このところ出張もあってインドづいていましたが、バングラデシュの政情が気になる方のために最近の情報を少し。

カレダ・ジア元首相の長男でBNP幹部のタリク・ラーマンが逮捕されたのと前後して、選挙管理内閣はあらゆる政治活動の禁止令を出しました。これが出る前までは、外向きの政治活動は禁止されてはいましたが、政党内部の室内会合とか、文化行事に政治家が出席する、といったことは許されていました。でも、今はこういう「室内政治」さえダメ、ということになって、政党の事務所はもう空っぽで鍵がかかってるような状態です。

そんな中、アワミ連盟党首のシェイク・ハシナは、病気の親戚を見舞うとかいう理由で、1ヶ月アメリカに旅立ってしまいました。しかも旅立つ前に、「アワミ連盟が次に政権をとったら選挙管理内閣のやったことは全て是認する」と意図のよくわからないコメントを残して。

ハシナ女史が旅立ったと思ったら、数日後、新聞の一面に、ハシナの父で建国の英雄、シェイク・ムジブル・ラーマン(愛称:ボンゴ・ボンドゥ=ベンガルの友)とその一族を1975年に暗殺した犯人と目される元軍人が、アメリカで捕らえられ、近くバングラデシュに引き渡される予定だということが報じられました。

奇しくもこのニュースが報じられたのはボンゴ・ボンドゥの誕生日。この日、選挙管理内閣のフォクルウッディン主席顧問は、ボンゴ・ボンドゥの墓前に花を供え、5月のジアウル・ラーマン元大統領(元軍人でBNPの創設者。カレダ・ジア元首相の夫。1981年に暗殺された)の命日には、同様に墓前に花を供えると発表。今後も両党と同等の距離を保つ、ということのアピールなのでしょうが、普通に私のような素人が一連のニュースを読むと、「選挙管理内閣(&軍)とハシナの間に何か取引があったのかしら」などと思ってしまいます。

一方、新党結成のユヌスさんも、20日間の予定でヨーロッパ、アメリカを外遊中。ワシントンではゴールデン・トレイルブレイザー賞という賞の授賞式に出席、プレゼンターはヒラリー・クリントンでした。帰国は4月1日とのことです。

選挙管理内閣の法務担当顧問は、室内政治活動禁止は近日中に解除する、と発表しましたが、近日といっても2ヶ月なのか3ヶ月なのか。ユヌスさん、どうやって新党の政治活動をするんでしょう。

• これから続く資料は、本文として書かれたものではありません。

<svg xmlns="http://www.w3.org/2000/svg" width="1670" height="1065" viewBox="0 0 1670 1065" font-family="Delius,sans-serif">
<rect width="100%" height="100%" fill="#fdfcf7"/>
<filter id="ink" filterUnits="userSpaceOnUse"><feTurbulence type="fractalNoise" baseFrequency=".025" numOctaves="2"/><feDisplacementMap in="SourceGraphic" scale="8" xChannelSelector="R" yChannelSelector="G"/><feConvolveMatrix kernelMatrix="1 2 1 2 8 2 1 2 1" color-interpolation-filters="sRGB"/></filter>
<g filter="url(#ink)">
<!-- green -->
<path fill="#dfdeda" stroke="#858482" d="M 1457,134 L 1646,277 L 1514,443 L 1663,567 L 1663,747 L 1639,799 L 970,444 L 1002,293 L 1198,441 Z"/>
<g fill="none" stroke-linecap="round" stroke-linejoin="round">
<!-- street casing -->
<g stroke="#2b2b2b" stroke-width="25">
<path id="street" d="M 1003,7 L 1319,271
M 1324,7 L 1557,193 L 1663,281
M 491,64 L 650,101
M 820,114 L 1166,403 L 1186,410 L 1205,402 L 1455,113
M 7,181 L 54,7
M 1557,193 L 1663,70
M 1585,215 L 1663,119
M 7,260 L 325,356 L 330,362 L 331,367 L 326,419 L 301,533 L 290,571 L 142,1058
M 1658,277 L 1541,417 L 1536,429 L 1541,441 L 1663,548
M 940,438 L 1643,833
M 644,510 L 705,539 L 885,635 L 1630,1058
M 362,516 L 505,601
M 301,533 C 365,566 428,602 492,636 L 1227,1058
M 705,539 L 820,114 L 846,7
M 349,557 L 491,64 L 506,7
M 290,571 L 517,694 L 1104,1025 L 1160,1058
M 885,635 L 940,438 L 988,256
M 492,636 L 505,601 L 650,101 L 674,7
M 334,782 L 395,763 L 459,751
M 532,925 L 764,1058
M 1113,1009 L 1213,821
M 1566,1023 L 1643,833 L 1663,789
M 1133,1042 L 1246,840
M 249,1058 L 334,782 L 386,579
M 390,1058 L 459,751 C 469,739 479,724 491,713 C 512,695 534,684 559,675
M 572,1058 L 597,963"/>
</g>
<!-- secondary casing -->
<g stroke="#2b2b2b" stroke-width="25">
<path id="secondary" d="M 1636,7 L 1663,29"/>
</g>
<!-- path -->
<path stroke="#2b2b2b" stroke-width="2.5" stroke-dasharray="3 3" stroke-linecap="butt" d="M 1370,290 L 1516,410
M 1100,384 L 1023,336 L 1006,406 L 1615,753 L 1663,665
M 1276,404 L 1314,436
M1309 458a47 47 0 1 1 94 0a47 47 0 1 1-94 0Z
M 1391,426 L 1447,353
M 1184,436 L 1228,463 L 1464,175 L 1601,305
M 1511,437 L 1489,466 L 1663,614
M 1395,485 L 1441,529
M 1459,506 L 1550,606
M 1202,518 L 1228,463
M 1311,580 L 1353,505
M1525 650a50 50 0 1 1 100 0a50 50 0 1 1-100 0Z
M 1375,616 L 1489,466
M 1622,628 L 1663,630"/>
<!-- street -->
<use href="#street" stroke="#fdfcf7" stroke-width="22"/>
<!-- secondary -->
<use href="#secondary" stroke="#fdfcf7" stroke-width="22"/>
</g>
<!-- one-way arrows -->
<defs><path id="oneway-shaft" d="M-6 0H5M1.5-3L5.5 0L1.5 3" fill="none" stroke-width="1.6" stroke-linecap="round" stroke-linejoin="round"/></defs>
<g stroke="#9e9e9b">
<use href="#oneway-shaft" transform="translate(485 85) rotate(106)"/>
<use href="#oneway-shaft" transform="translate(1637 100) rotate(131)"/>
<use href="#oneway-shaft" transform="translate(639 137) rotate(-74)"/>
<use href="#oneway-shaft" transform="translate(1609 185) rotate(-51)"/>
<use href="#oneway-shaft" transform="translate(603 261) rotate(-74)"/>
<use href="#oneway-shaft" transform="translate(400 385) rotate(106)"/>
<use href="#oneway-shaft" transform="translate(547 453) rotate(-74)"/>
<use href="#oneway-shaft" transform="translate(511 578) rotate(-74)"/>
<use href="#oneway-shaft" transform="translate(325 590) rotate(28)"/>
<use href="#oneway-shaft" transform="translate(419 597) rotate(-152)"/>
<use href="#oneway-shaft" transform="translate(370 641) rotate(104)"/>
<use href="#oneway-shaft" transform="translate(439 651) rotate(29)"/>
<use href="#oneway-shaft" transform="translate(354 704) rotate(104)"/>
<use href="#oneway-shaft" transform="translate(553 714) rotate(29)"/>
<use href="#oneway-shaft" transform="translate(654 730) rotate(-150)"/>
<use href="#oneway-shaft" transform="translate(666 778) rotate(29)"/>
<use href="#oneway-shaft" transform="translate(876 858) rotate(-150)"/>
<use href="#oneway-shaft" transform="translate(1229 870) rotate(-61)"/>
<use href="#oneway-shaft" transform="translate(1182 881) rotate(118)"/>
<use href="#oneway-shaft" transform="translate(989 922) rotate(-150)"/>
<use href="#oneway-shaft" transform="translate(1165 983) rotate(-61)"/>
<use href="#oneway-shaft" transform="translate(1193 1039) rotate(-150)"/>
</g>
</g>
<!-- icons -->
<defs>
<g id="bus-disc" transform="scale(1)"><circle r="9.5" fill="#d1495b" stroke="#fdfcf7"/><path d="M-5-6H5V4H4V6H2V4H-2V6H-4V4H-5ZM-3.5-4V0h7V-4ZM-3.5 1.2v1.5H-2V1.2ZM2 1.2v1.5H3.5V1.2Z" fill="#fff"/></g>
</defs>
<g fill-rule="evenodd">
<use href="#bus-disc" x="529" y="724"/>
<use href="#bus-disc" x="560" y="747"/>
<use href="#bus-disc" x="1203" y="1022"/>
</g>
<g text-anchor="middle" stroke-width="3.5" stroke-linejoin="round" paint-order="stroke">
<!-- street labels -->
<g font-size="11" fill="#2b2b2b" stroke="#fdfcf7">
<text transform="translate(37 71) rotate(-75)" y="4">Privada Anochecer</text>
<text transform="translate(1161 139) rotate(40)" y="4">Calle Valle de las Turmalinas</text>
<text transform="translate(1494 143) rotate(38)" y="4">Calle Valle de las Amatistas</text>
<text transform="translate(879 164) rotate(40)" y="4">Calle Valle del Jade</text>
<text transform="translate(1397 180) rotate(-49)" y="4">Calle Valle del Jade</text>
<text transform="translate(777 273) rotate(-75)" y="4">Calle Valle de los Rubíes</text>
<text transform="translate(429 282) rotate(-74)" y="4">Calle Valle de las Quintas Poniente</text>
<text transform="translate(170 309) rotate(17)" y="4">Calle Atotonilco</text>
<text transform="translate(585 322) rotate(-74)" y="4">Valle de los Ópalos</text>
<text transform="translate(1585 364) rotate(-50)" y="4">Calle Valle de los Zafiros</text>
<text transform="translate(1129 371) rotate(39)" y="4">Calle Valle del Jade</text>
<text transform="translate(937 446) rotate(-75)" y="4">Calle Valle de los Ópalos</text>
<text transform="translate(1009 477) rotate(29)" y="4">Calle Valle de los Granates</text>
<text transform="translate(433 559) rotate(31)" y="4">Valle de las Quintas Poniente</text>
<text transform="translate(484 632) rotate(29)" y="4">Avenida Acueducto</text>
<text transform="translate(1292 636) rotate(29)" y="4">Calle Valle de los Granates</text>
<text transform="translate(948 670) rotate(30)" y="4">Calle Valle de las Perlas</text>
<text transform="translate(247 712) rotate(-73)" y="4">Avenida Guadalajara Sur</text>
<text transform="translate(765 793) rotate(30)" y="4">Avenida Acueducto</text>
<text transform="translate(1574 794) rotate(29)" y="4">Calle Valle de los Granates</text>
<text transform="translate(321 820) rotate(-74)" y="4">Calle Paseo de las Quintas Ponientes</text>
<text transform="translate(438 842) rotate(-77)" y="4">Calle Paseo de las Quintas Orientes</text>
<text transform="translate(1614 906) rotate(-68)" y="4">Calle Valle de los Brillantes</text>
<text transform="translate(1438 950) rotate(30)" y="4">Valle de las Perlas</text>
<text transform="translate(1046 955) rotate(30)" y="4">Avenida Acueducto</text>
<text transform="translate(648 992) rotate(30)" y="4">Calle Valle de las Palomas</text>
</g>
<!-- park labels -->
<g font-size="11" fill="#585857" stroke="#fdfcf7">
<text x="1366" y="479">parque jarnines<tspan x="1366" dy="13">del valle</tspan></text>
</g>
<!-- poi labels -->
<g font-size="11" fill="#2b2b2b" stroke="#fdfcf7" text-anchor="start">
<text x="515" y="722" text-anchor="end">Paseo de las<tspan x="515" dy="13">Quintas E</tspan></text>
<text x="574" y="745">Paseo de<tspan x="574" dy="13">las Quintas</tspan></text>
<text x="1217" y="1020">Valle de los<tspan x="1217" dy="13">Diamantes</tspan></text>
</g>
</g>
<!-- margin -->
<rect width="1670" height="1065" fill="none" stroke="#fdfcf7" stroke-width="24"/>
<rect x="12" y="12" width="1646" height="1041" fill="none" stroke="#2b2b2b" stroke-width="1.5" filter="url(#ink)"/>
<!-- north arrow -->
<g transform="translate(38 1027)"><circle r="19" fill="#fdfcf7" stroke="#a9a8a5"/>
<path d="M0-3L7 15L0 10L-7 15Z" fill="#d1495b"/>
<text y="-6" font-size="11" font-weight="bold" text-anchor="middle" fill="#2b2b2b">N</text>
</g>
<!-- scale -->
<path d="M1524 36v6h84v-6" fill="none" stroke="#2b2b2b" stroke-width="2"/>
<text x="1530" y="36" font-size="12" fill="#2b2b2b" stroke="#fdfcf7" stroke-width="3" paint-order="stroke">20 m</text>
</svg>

そんな感じで、選挙管理内閣(と軍)がこれから何をしようとしているのか、どこを着地点にしようとしてるのか、さっぱりわかりません。政治・集会の自由をここまで制限するというのは基本的人権の侵害で、長く続けていいわけがないですが、だからといってそれに対して普通の人々の怒りがたまってきている様子もなく、妙に静かで変に平和。庶民の関心は目下クリケット・ワールドカップだし。

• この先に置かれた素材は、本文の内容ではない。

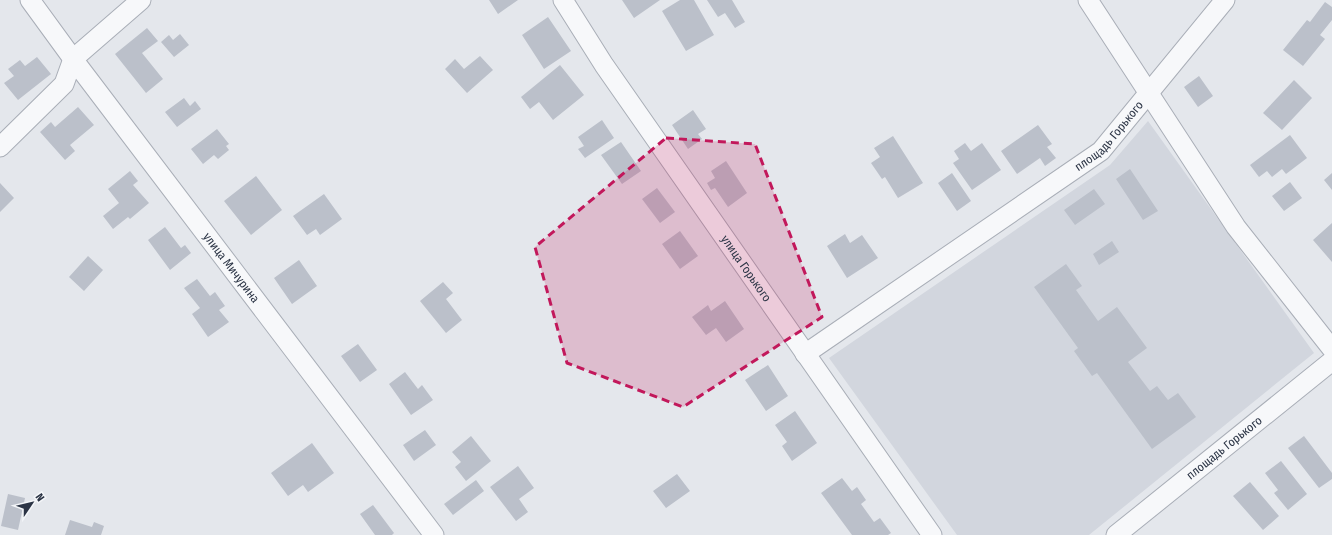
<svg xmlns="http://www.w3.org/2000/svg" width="1332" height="535" font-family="'Fira Sans Condensed',sans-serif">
<rect width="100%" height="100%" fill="#e4e7ec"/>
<!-- built -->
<path fill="#d2d6de" d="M 1148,121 L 1314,353 L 1089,535 L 957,535 L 829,358 L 1110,165 Z"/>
<!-- building -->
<path fill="#bbc0ca" d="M 489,0 L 518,0 L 498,14 Z
M 622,0 L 660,0 L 634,18 Z
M 680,0 L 694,0 L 714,35 L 686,51 L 662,11 Z
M 707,0 L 732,0 L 745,22 L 735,28 L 725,13 L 718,17 Z
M 1325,2 L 1332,7 L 1332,20 L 1320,35 L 1325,39 L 1303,66 L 1283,50 L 1307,20 L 1310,22 Z
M 548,17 L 571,51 L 544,69 L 522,35 Z
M 147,28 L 158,41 L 142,53 L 163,79 L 146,93 L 115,54 Z
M 180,34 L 189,45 L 174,57 L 161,42 L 169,35 L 173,40 Z
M 480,56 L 493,70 L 467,93 L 445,69 L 455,59 L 464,69 Z
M 37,57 L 51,74 L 18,100 L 4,83 L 14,76 L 8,69 L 20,60 L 25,66 Z
M 560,65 L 584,95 L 553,120 L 539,102 L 530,109 L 521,97 Z
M 1199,76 L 1213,96 L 1198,107 L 1184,87 Z
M 1294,80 L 1312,98 L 1282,130 L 1263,113 Z
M 184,98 L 190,106 L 195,101 L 201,109 L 177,127 L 165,112 Z
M 78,107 L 94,125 L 70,145 L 75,151 L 65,160 L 40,132 L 51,122 L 55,127 Z
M 693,110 L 706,129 L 698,134 L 702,139 L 688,149 L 672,125 Z
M 602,120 L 614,138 L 585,158 L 578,149 L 584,146 L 578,137 Z
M 1038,125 L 1052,144 L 1047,147 L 1056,158 L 1045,166 L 1040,158 L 1017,174 L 1001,151 Z
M 217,129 L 229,144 L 226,146 L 229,150 L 218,159 L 214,155 L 203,164 L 191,149 Z
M 1290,135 L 1307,158 L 1286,174 L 1282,169 L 1272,177 L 1267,171 L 1259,177 L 1250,165 Z
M 893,136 L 923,183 L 898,198 L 885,177 L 882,179 L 871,163 L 880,157 L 874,148 Z
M 621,142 L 641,171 L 622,184 L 601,155 Z
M 965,143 L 971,151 L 982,143 L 1001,170 L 972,190 L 953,163 L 959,159 L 954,151 Z
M 726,161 L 747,193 L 728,207 L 715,188 L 711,190 L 707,183 L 715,178 L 711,171 Z
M 1130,169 L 1158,211 L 1143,220 L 1116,179 Z
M 130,171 L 138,181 L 133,185 L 149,203 L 130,219 L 128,217 L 113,229 L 103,216 L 119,203 L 108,189 Z
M 952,173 L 971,201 L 957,211 L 938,183 Z
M 1332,173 L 1332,190 L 1324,180 Z
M 256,176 L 282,210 L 251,235 L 224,201 Z
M 1290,182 L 1302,198 L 1284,211 L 1272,196 Z
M 0,183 L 14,198 L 0,212 Z
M 657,188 L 675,212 L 660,223 L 642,199 Z
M 1094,189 L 1105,204 L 1075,225 L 1064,210 Z
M 324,194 L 342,219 L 320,235 L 316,229 L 307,235 L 293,216 Z
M 1332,223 L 1332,262 L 1313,240 Z
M 165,227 L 181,248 L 185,245 L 191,253 L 170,270 L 148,240 Z
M 680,231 L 698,256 L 680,269 L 662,244 Z
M 845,234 L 850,243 L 862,235 L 878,258 L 847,278 L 827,246 Z
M 1112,241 L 1119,252 L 1099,265 L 1093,254 Z
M 88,256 L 103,270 L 84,291 L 69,277 Z
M 299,260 L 317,286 L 292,304 L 274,278 Z
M 1066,264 L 1082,286 L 1076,290 L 1098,321 L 1117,307 L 1147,348 L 1128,362 L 1150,391 L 1157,386 L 1168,400 L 1178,393 L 1196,417 L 1152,449 L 1097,373 L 1092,376 L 1074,351 L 1078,348 L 1034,287 Z
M 197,279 L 210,296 L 215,292 L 225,306 L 219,310 L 229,322 L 208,337 L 192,314 L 200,308 L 184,288 Z
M 443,282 L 453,293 L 446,299 L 462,320 L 446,333 L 420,301 Z
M 725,301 L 744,329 L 726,342 L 716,328 L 706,335 L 692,317 L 708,305 L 711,311 Z
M 358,344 L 377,370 L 360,382 L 341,356 Z
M 768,365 L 788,396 L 766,411 L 745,380 Z
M 405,372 L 418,389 L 422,385 L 433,400 L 411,415 L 389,384 Z
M 795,411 L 817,443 L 792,461 L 782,446 L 787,442 L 775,425 Z
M 425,430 L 436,445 L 414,461 L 403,445 Z
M 471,436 L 491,461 L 466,481 L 455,467 L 461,462 L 452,452 Z
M 1304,436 L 1332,473 L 1332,479 L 1319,488 L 1288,448 Z
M 312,443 L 334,473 L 308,492 L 303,485 L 288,496 L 271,473 Z
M 1281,461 L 1307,494 L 1288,510 L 1274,493 L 1278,490 L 1265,473 Z
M 518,466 L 534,488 L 519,499 L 528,512 L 516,521 L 490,487 Z
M 677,474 L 690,491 L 666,508 L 653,491 Z
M 842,478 L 852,491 L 857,487 L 866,500 L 861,504 L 874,522 L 880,518 L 891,533 L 888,535 L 852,535 L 821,493 Z
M 476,480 L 484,491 L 453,515 L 444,504 Z
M 1250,482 L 1279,516 L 1263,530 L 1233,496 Z
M 8,494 L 25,498 L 18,530 L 1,526 Z
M 373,505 L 394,533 L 392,535 L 375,535 L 360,514 Z
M 70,520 L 92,527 L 94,522 L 104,526 L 101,535 L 65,535 Z"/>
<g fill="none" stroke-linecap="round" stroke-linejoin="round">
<!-- street casing -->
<g stroke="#a9aeb7" stroke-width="21">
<g id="street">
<path id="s1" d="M 30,0 L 73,59 L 434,535"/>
<path id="s2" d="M 563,0 L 604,65 L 932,535"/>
<path d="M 1088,0 L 1236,227 L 1332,349"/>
<path d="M 0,147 L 64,84 L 73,59 L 141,0"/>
<path id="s3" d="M 805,354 L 1101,151 L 1225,0"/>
<path id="s4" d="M 1116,535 L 1332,361"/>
</g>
</g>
<!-- street -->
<use href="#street" stroke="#f7f8fa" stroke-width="19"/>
</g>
<!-- marked area -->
<path fill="#c2185b" fill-opacity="0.2" stroke="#c2185b" stroke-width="3" stroke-dasharray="8 5" stroke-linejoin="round" d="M 666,138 L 755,144 L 822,317 L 683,407 L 567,363 L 535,247 Z"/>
<g text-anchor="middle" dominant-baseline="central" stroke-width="3" stroke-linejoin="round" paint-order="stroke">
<!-- street labels -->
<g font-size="12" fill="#2b3445" stroke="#f4f6f9">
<text stroke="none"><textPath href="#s3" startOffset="375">площадь Горького</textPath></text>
<text stroke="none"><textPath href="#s1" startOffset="335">улица Мичурина</textPath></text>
<text stroke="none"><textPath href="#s2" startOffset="325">улица Горького</textPath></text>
<text stroke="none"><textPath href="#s4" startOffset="139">площадь Горького</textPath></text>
</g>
</g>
<!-- north arrow -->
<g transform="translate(32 503) rotate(55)" stroke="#f4f6f9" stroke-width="3" paint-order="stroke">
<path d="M0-3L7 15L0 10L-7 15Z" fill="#2b3445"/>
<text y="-6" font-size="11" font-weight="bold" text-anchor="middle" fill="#2b3445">N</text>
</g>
</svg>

その一方で、最近軍の飛行機などの演習が盛んに行われている、というウワサもあります。また、昨年全国で爆弾テロ騒ぎを起こしたイスラム過激派、ジャマトゥル・ムジャヒディン・バングラデシュ(JMB)の幹部の処刑も近く、在住外国人には「報復テロにご注意」のお知らせが回っています。現地の人々はどこ吹く風、という感じですが。

何か起こりそうで、何もなさそうな、なんだか本当に先が読めない日々です。